2. Calculate the number of standard deviations that the actual number of clicks was from this estimate. 
3. Finally, calculate a p-value using the normal distribution based on this z-score.

### Step 1:
Calculate the expected number of clicks for the experiment group, if it had the same click-through rate as that of the control group. 

In [16]:
#Your code here
exp[1][0]

880.6194690265487

In [17]:
df['conversion'] = np.where(df['action'] == 'click', 1,0)
df

Unnamed: 0,timestamp,id,group,action,conversion
0,2016-09-24 17:42:27.839496,804196,experiment,view,0
1,2016-09-24 19:19:03.542569,434745,experiment,view,0
2,2016-09-24 19:36:00.944135,507599,experiment,view,0
3,2016-09-24 19:59:02.646620,671993,control,view,0
4,2016-09-24 20:26:14.466886,536734,experiment,view,0
...,...,...,...,...,...
8183,2017-01-18 09:11:41.984113,192060,experiment,view,0
8184,2017-01-18 09:42:12.844575,755912,experiment,view,0
8185,2017-01-18 10:01:09.026482,458115,experiment,view,0
8186,2017-01-18 10:08:51.588469,505451,control,view,0


### Step 2:
Calculate the number of standard deviations that the actual number of clicks was from this estimate.

In [37]:
n = expGroup.shape[0]


In [29]:
expGroup.action.value_counts()
#expGroup.action.value_counts()[1]

view     2068
click     928
Name: action, dtype: int64

In [36]:
p = expGroup.action.value_counts()[1]/expGroup.shape[0]
p

0.3097463284379172

In [41]:
#Your code here
var = n * p * (1 - p)
var

640.5554072096129

### Step 3: 
Finally, calculate a p-value using the normal distribution based on this z-score.

In [19]:
#Your code here

### Analysis:

Does this result roughly match that of the previous statistical test?

> Comment: **Your analysis here**

## Summary

In this lab, you continued to get more practice designing and conducting AB tests.
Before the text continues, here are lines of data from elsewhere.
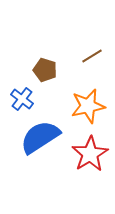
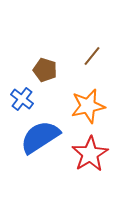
brown line: rotated 20 degrees counterclockwise
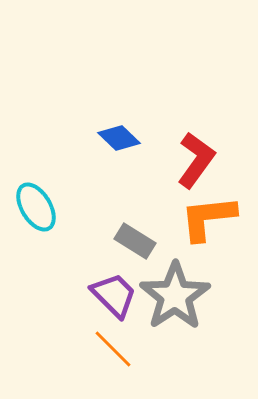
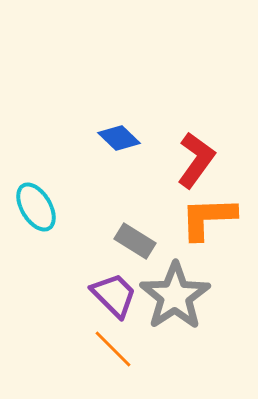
orange L-shape: rotated 4 degrees clockwise
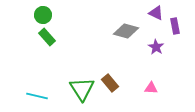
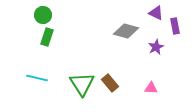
green rectangle: rotated 60 degrees clockwise
purple star: rotated 14 degrees clockwise
green triangle: moved 5 px up
cyan line: moved 18 px up
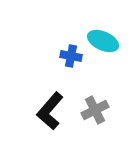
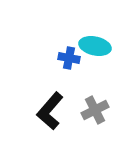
cyan ellipse: moved 8 px left, 5 px down; rotated 12 degrees counterclockwise
blue cross: moved 2 px left, 2 px down
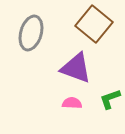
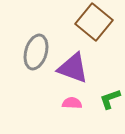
brown square: moved 2 px up
gray ellipse: moved 5 px right, 19 px down
purple triangle: moved 3 px left
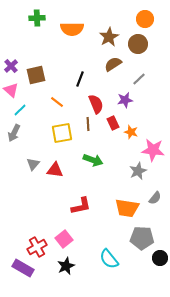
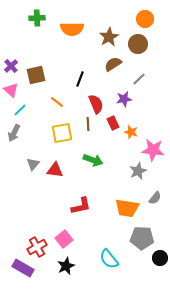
purple star: moved 1 px left, 1 px up
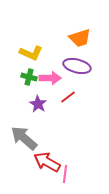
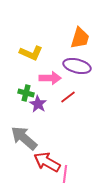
orange trapezoid: rotated 55 degrees counterclockwise
green cross: moved 3 px left, 16 px down
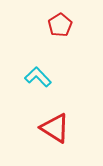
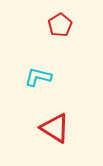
cyan L-shape: rotated 32 degrees counterclockwise
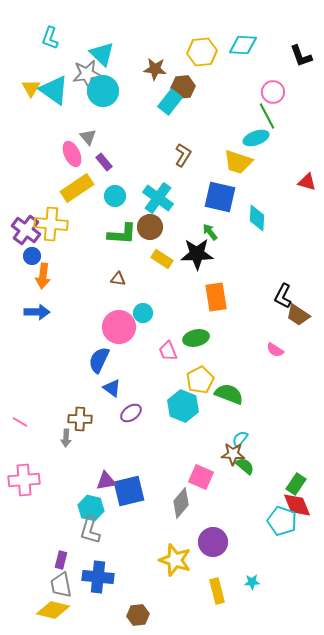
This required additional work preprocessing and formulating the initial problem in a suitable manner. Additionally, you also saw how to verify results, strengthening your knowledge of binomial variables, and reviewing initial statistical concepts of the central limit theorem, standard deviation, z-scores, and their accompanying p-values.